For the game as a whole, the sound design is a mixed bag; in a game focused on realistic modern combat, aural effects are key to building up that sense of scale and realism. AirLand Battle features some great audio, including a much improved tank shot effect (which in W:EE sounded more like a child's impression of a gun), as well as a great new multi-leveled sound effect model which produces different effects based on how close your camera is to the explosion/gunshot/vehicle. Unfortunately, the vehicles themselves still sound horrible when they're on the move, particularly tracked vehicles like tanks. Instead of a guttural engine noise you'd expect, a high pitched, practically squeaky sound is used. I know this is a very small thing, but when compared to the gruff sounds of tanks in something like Company of Heroes, it's just a missed opportunity for better immersion.

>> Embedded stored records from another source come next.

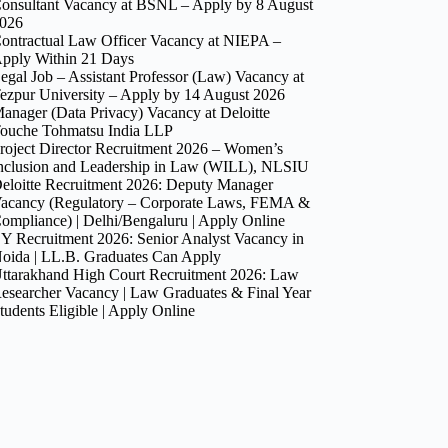
onsultant Vacancy at BSNL – Apply by 8 August
026
ontractual Law Officer Vacancy at NIEPA –
pply Within 21 Days
egal Job – Assistant Professor (Law) Vacancy at
ezpur University – Apply by 14 August 2026
anager (Data Privacy) Vacancy at Deloitte
ouche Tohmatsu India LLP
roject Director Recruitment 2026 – Women’s
nclusion and Leadership in Law (WILL), NLSIU
eloitte Recruitment 2026: Deputy Manager
acancy (Regulatory – Corporate Laws, FEMA &
ompliance) | Delhi/Bengaluru | Apply Online
Y Recruitment 2026: Senior Analyst Vacancy in
oida | LL.B. Graduates Can Apply
ttarakhand High Court Recruitment 2026: Law
esearcher Vacancy | Law Graduates & Final Year
tudents Eligible | Apply Online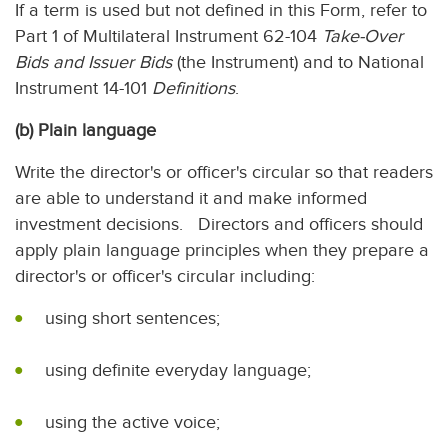
If a term is used but not defined in this Form, refer to
Part 1 of Multilateral Instrument 62-104
Take-Over
Bids and Issuer Bids
(the Instrument) and to National
Instrument 14-101
Definitions
.
(b) Plain language
Write the director's or officer's circular so that readers
are able to understand it and make informed
investment decisions. Directors and officers should
apply plain language principles when they prepare a
director's or officer's circular including:
using short sentences;
using definite everyday language;
using the active voice;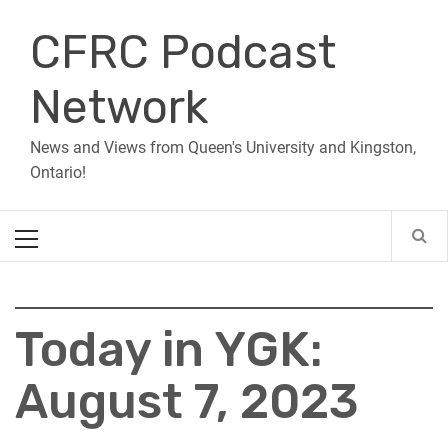
Skip
CFRC Podcast
to
content
Network
News and Views from Queen's University and Kingston,
Ontario!
Primary
Menu
Today in YGK:
August 7, 2023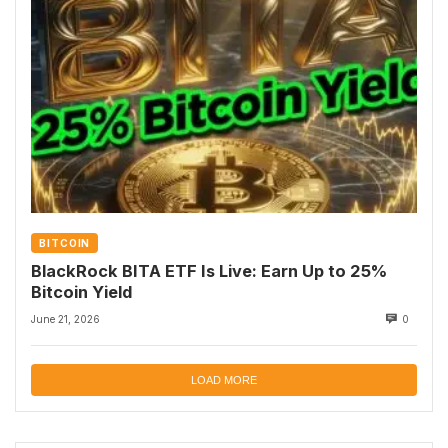
BITCOIN
BlackRock BITA ETF Is Live: Earn Up to 25%
Bitcoin Yield
June 21, 2026
0
LOAD MORE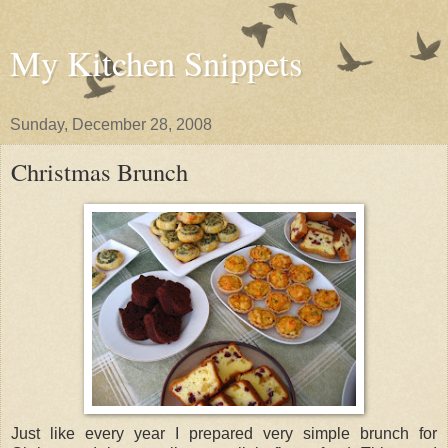
My Kitchen Snippets
Sunday, December 28, 2008
Christmas Brunch
Just like every year I prepared very simple brunch for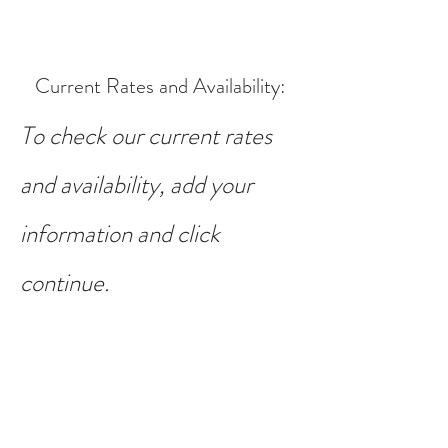
Current Rates and Availability
:
To check our current rates
and availability, add your
information and click
continue.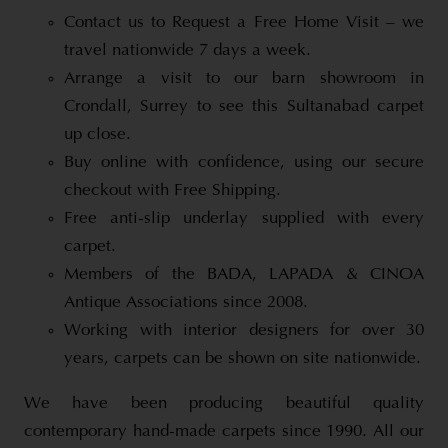
Contact us to Request a Free Home Visit – we
travel nationwide 7 days a week.
Arrange a visit to our barn showroom in
Crondall, Surrey to see this Sultanabad carpet
up close.
Buy online with confidence, using our secure
checkout with Free Shipping.
Free anti-slip underlay supplied with every
carpet.
Members of the BADA, LAPADA & CINOA
Antique Associations since 2008.
Working with interior designers for over 30
years, carpets can be shown on site nationwide.
We have been producing beautiful quality
contemporary hand-made carpets since 1990. All our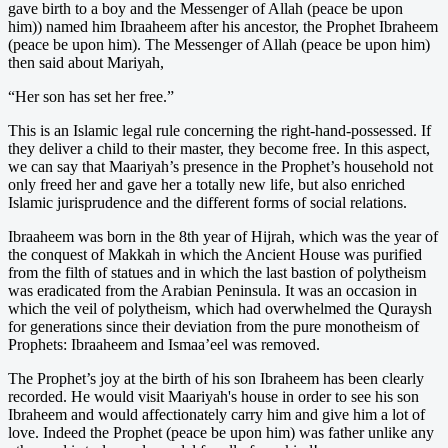
gave birth to a boy and the Messenger of Allah (peace be upon
him)) named him Ibraaheem after his ancestor, the Prophet Ibraheem
(peace be upon him). The Messenger of Allah (peace be upon him)
then said about Mariyah,
“Her son has set her free.”
This is an Islamic legal rule concerning the right-hand-possessed. If
they deliver a child to their master, they become free. In this aspect,
we can say that Maariyah’s presence in the Prophet’s household not
only freed her and gave her a totally new life, but also enriched
Islamic jurisprudence and the different forms of social relations.
Ibraaheem was born in the 8th year of Hijrah, which was the year of
the conquest of Makkah in which the Ancient House was purified
from the filth of statues and in which the last bastion of polytheism
was eradicated from the Arabian Peninsula. It was an occasion in
which the veil of polytheism, which had overwhelmed the Quraysh
for generations since their deviation from the pure monotheism of
Prophets: Ibraaheem and Ismaa’eel was removed.
The Prophet’s joy at the birth of his son Ibraheem has been clearly
recorded. He would visit Maariyah's house in order to see his son
Ibraheem and would affectionately carry him and give him a lot of
love. Indeed the Prophet (peace be upon him) was father unlike any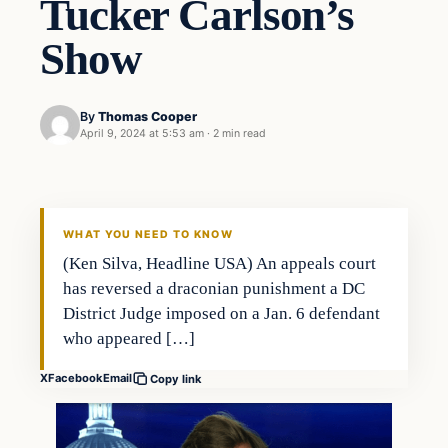
Tucker Carlson’s
Show
By
Thomas Cooper
April 9, 2024 at 5:53 am
·
2 min read
WHAT YOU NEED TO KNOW
(Ken Silva, Headline USA) An appeals court
has reversed a draconian punishment a DC
District Judge imposed on a Jan. 6 defendant
who appeared […]
X
Facebook
Email
Copy link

Of course, the big question is should you buy Wargame: AirLand Battle? I'd have to say that for the majority of people this sequel is unlikely to be of much interest. In many ways, the single player experience has been practically ruined. I know that for fans of the series, this isn't a particularly big deal, but for new players it's an instant turn off that will only hinder their decision to join the ranks online. The degree to which this can actually be called a sequel is also questionable; despite the full game price point this feels more like an expansion to last years' original with only a one real addition to the core game mechanic. What an addition it is though! The planes add a whole new level to the modern combat represented in the Wargame series; add on top of this a still stellar online multiplayer component and it's fair to say that not all is lost. For new players, it'll be tricky to get to grips with AirLand Battle. Give it a bit of time online, however, and you'll find yourself sinking hours into it with the regulars.
Wargame: Airland Battle (Reviewed on Windows)
This game is good, with a few negatives.
I'd have to say that for the majority of people this sequel is unlikely to be of much interest. In many ways, the single player experience has been practically ruined. I know that for fans of the series, this isn't a particularly big deal, but for new players it's an instant turn off that will only hinder their decision to join the ranks online.